> [EXERCISE TASKS]:
• 1. Write out the Raptors off-season passage between "To sum up: Dwane" and "eat lamb brain.", inclusive.
• 2. In the Raptors off-season passage, who replaced Dwane Casey after he was fired?
• 3. Carry on the Raptors off-season passage from its last sentence.

> [TEXT SEGMENT]:
For most Toronto Raptors fans this past summer probably felt like a roller coaster – with ups and downs, twists and turns. It certainly wasn’t a boring off-season.
To sum up: Dwane Casey was fired, then replaced by his long-time assistant Nick Nurse, then somewhat awkwardly won NBA Coach of the Year. DeMar DeRozan was traded, and wasn’t happy about it, and neither was his best friend Kyle Lowry, who acted as though he was the one that got traded. Kawhi Leonard was acquired, which led to months of speculation over whether he wanted to be in Toronto, if he would stay, and how healthy he would be when and if he showed up. Also, Fred VanVleet’s bet paid off, Pascal Siakam became a YouTube mixtape sensation, and Serge Ibaka made a bunch of dudes eat lamb brain.
Other than that, it was pretty quiet.

> [SOURCE INFORMATION]:
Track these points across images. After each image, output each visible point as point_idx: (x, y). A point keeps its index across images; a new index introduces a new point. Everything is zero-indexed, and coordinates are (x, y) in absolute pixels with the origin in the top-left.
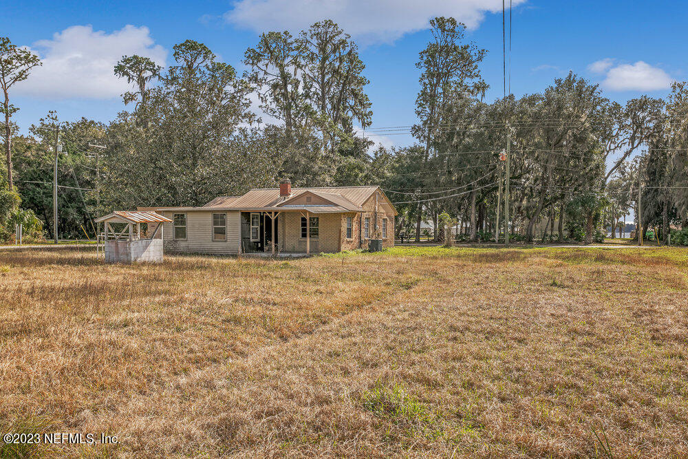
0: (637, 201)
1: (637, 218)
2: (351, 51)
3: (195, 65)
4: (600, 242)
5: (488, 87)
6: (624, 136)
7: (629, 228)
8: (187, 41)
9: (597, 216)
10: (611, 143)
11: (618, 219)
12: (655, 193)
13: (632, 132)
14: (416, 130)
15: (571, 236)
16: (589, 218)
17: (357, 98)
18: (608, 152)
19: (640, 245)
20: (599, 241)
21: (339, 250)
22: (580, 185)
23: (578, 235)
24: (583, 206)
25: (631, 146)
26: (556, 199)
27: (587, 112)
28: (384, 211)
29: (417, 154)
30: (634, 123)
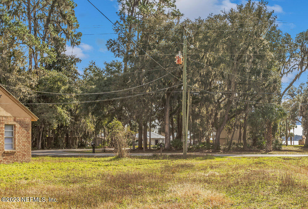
5: (182, 15)
6: (294, 63)
9: (276, 126)
10: (285, 68)
11: (289, 131)
13: (301, 59)
14: (111, 44)
15: (254, 144)
16: (269, 128)
17: (65, 19)
18: (282, 75)
20: (278, 148)
22: (260, 99)
23: (259, 143)
24: (263, 117)
25: (300, 70)
26: (239, 111)
27: (265, 31)
28: (9, 115)
29: (115, 68)
30: (302, 51)
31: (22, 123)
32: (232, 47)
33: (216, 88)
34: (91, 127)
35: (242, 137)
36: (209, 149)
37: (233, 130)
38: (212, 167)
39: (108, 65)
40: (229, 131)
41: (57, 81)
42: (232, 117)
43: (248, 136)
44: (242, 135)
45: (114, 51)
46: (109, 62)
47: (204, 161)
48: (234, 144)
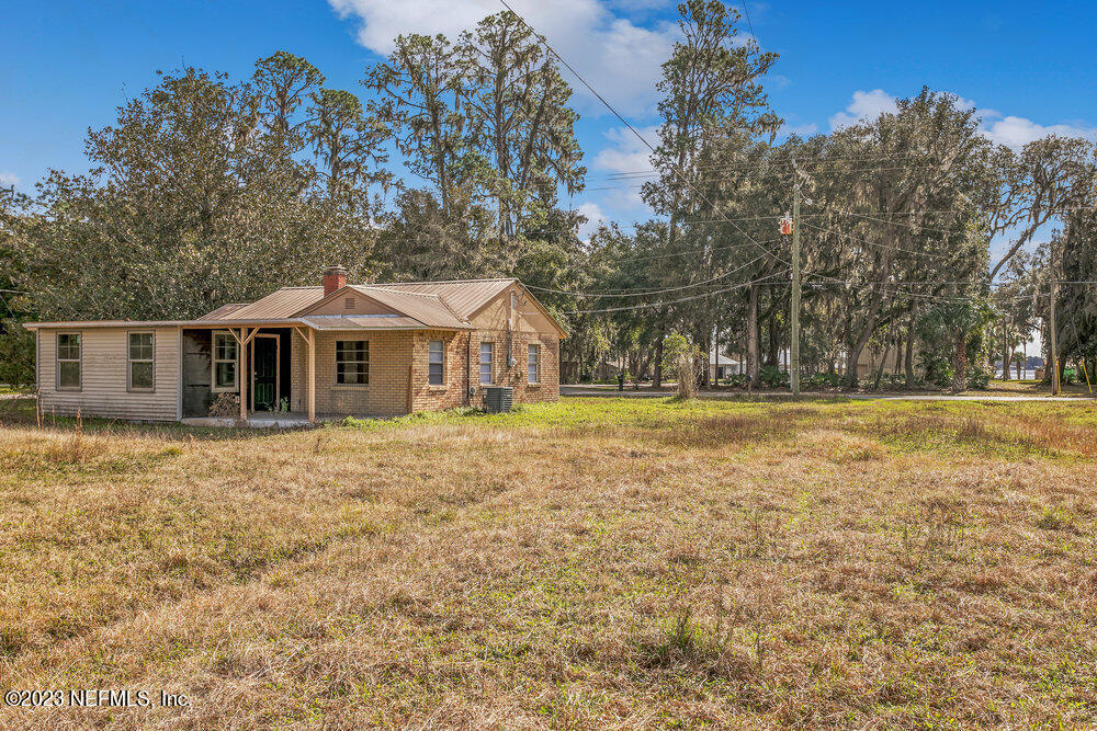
0: (1046, 319)
1: (1048, 345)
2: (547, 65)
3: (290, 93)
4: (982, 388)
5: (781, 122)
6: (1021, 205)
7: (1033, 362)
8: (278, 54)
9: (976, 341)
10: (998, 216)
11: (1014, 348)
12: (1079, 302)
13: (1034, 198)
14: (648, 192)
15: (929, 377)
16: (959, 345)
18: (993, 233)
19: (1055, 394)
20: (979, 386)
21: (408, 410)
22: (943, 286)
23: (940, 376)
24: (947, 322)
25: (1033, 221)
26: (898, 311)
27: (952, 154)
28: (533, 330)
29: (654, 234)
30: (1037, 181)
31: (547, 342)
32: (882, 190)
33: (849, 265)
34: (604, 344)
35: (903, 363)
36: (834, 386)
37: (884, 348)
38: (850, 414)
39: (640, 228)
40: (877, 350)
41: (549, 261)
42: (882, 325)
43: (916, 360)
44: (904, 359)
45: (654, 204)
46: (642, 223)
47: (832, 406)
48: (886, 376)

> [WRITTEN RESPONSES]:
• 1.
To sum up: Dwane Casey was fired, then replaced by his long-time assistant Nick Nurse, then somewhat awkwardly won NBA Coach of the Year. DeMar DeRozan was traded, and wasn’t happy about it, and neither was his best friend Kyle Lowry, who acted as though he was the one that got traded. Kawhi Leonard was acquired, which led to months of speculation over whether he wanted to be in Toronto, if he would stay, and how healthy he would be when and if he showed up. Also, Fred VanVleet’s bet paid off, Pascal Siakam became a YouTube mixtape sensation, and Serge Ibaka made a bunch of dudes eat lamb brain.

• 2. Nick Nurse, his long-time assistant.

• 3.
On Wednesday the Raptors will play meaningful basketball for the first time in five months, and fans aren’t the only ones anxious to see what that will look like. Three weeks after coming together for the start of training camp, the team and its players are eager to open the most anticipated season in the franchise’s 24-year history.
How good can they be? Like the rest of us, they’re curious to finally figure that out.
“We’ll see,” Lowry said following Monday’s practice. “We’ve got a chance to be really good. We’ve got some real good talent. We’re really deep. Now we’ve just got to go out and compete.”
“I think it’s a really good team and I’m excited to see what they can become,” said Nurse, asked if his team looks better than he imagined it would a month ago. “I thought we were going to be good [before camp], so I don’t know if that is different or worse or whatever, but I think there is some really great potential there.”
What follows are five questions that should go a long way in determining how good the 2018-19 Toronto Raptors will be.
How will Kawhi make up for lost time?
Leonard hasn’t played a meaningful game of basketball since January 13, more than nine months ago. A mysterious quad injury limited him to just nine contests during his final season with San Antonio.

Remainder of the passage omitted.